(Stored data entries)
##########

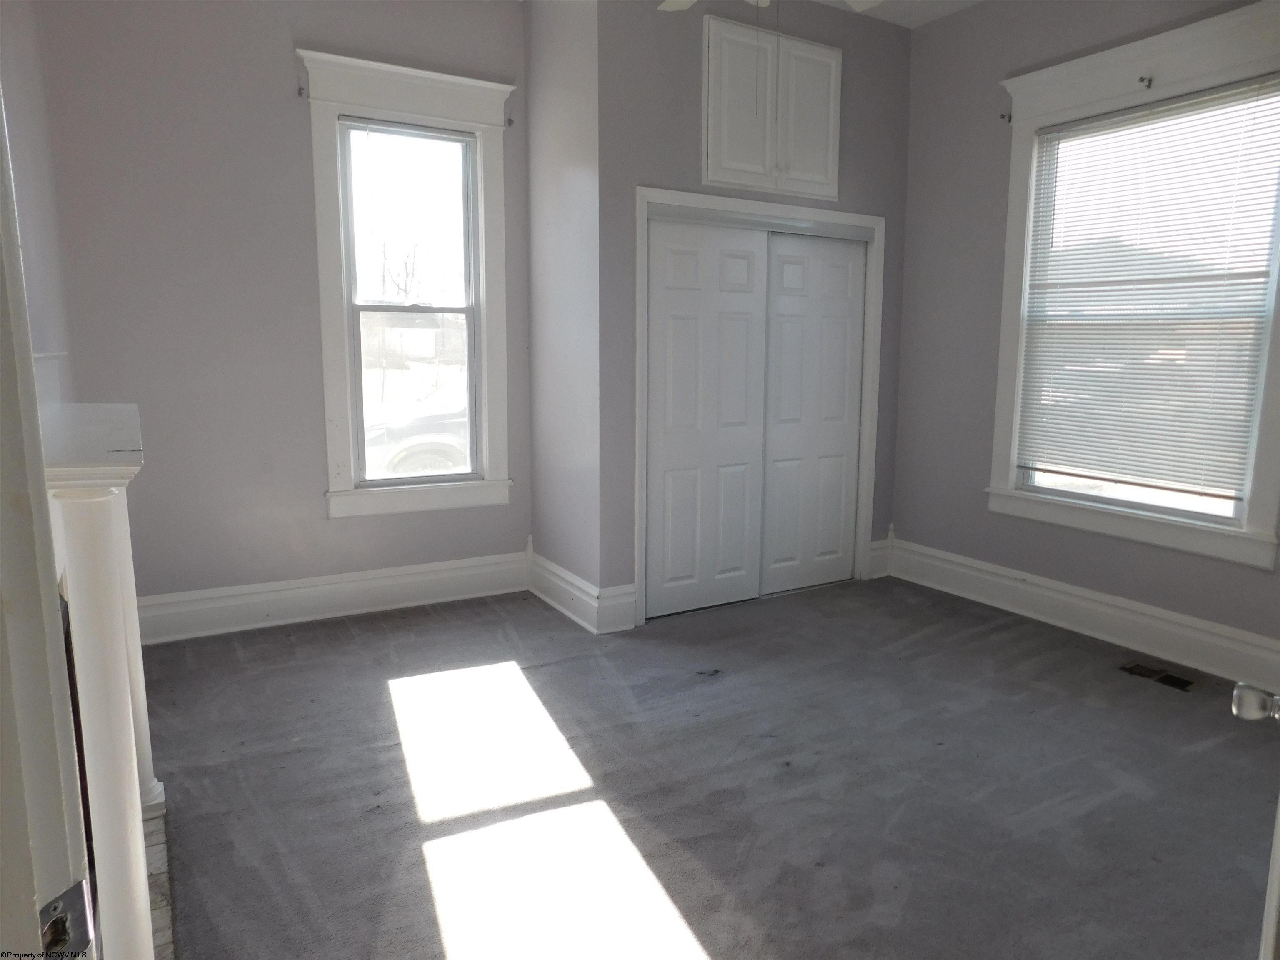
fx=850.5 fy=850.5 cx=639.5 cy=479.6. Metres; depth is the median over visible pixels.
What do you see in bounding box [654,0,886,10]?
ceiling fan
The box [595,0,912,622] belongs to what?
closet wall
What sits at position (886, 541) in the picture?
baseboard
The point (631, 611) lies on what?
baseboard
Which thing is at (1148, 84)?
curtain rod bracket
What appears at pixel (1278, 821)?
door
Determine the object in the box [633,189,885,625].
closet door frame
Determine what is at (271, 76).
back wall
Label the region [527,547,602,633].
baseboard
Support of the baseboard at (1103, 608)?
attached to the right wall at (966, 506)
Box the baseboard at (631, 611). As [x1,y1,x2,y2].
[595,583,637,634]
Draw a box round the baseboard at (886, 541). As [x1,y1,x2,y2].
[867,532,893,578]
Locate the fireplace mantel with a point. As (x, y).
(115, 652)
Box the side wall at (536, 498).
[524,0,604,614]
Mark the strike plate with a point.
(72, 891)
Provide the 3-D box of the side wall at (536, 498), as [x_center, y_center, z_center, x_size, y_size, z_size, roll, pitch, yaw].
[-0.343,-0.843,4.242,0.173,3.034,0.802,-5,10,-30]
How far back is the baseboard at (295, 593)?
4.15 m
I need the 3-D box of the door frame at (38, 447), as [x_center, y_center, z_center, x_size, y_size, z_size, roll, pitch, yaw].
[-0.318,0.147,0.285,0.194,2.317,1.087,-5,10,-30]
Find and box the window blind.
[1012,76,1279,508]
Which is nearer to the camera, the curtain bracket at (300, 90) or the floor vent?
the floor vent
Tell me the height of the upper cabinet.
0.738 m
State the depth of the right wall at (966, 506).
4.38 m
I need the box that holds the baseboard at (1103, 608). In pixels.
[883,536,1279,694]
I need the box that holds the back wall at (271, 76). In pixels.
[31,0,533,617]
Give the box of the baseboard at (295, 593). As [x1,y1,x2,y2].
[134,549,528,644]
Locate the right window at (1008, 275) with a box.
[987,0,1279,570]
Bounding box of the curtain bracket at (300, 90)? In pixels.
[296,85,306,98]
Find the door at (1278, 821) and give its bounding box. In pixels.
[1230,684,1279,959]
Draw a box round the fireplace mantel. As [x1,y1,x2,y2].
[37,400,162,959]
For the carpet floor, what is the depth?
2.64 m
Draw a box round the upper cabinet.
[700,12,841,199]
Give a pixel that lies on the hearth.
(152, 861)
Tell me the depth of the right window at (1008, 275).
3.68 m
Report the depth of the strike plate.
0.58 m
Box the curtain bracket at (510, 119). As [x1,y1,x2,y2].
[505,115,515,127]
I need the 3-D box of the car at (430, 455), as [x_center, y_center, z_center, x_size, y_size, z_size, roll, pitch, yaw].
[-1.418,-0.665,10.630,5.103,1.479,1.573,-5,10,-30]
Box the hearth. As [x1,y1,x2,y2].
[141,799,174,959]
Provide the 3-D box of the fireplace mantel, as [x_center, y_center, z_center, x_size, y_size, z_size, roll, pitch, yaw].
[-1.229,0.425,1.910,0.303,1.164,1.522,-5,10,-30]
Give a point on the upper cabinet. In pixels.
(724, 157)
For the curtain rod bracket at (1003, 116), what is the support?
attached to the right wall at (966, 506)
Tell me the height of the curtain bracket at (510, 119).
0.046 m
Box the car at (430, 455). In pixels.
[362,375,470,475]
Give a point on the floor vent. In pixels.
(1178, 681)
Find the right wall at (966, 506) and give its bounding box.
[886,0,1279,665]
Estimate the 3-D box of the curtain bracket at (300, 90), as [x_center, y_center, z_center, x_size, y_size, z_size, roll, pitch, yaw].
[-1.498,-1.726,3.768,0.024,0.055,0.071,-5,10,-30]
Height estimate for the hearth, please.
0.028 m
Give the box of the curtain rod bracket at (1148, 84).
[1138,75,1153,88]
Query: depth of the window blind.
3.69 m
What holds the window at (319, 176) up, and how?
in the back wall at (271, 76)
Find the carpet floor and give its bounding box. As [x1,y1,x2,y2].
[138,576,1279,959]
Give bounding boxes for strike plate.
[38,877,96,956]
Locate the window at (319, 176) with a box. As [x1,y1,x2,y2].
[301,49,514,519]
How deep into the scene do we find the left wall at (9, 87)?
2.84 m
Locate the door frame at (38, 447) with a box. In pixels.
[0,87,97,956]
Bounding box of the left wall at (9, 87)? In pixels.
[0,0,76,408]
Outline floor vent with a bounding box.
[1119,661,1196,691]
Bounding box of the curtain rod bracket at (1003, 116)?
[1000,111,1012,122]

##########

| Exercise description |
Copy exactly, please, the span of lines that begins at the line with "Give the box of the curtain" and ends at the last line of the data, both included.

| Your solution |
Give the box of the curtain rod bracket at (1148, 84).
[1138,75,1153,88]
Query: depth of the window blind.
3.69 m
What holds the window at (319, 176) up, and how?
in the back wall at (271, 76)
Find the carpet floor and give its bounding box. As [x1,y1,x2,y2].
[138,576,1279,959]
Give bounding boxes for strike plate.
[38,877,96,956]
Locate the window at (319, 176) with a box. As [x1,y1,x2,y2].
[301,49,514,519]
How deep into the scene do we find the left wall at (9, 87)?
2.84 m
Locate the door frame at (38, 447) with a box. In pixels.
[0,87,97,956]
Bounding box of the left wall at (9, 87)? In pixels.
[0,0,76,408]
Outline floor vent with a bounding box.
[1119,661,1196,691]
Bounding box of the curtain rod bracket at (1003, 116)?
[1000,111,1012,122]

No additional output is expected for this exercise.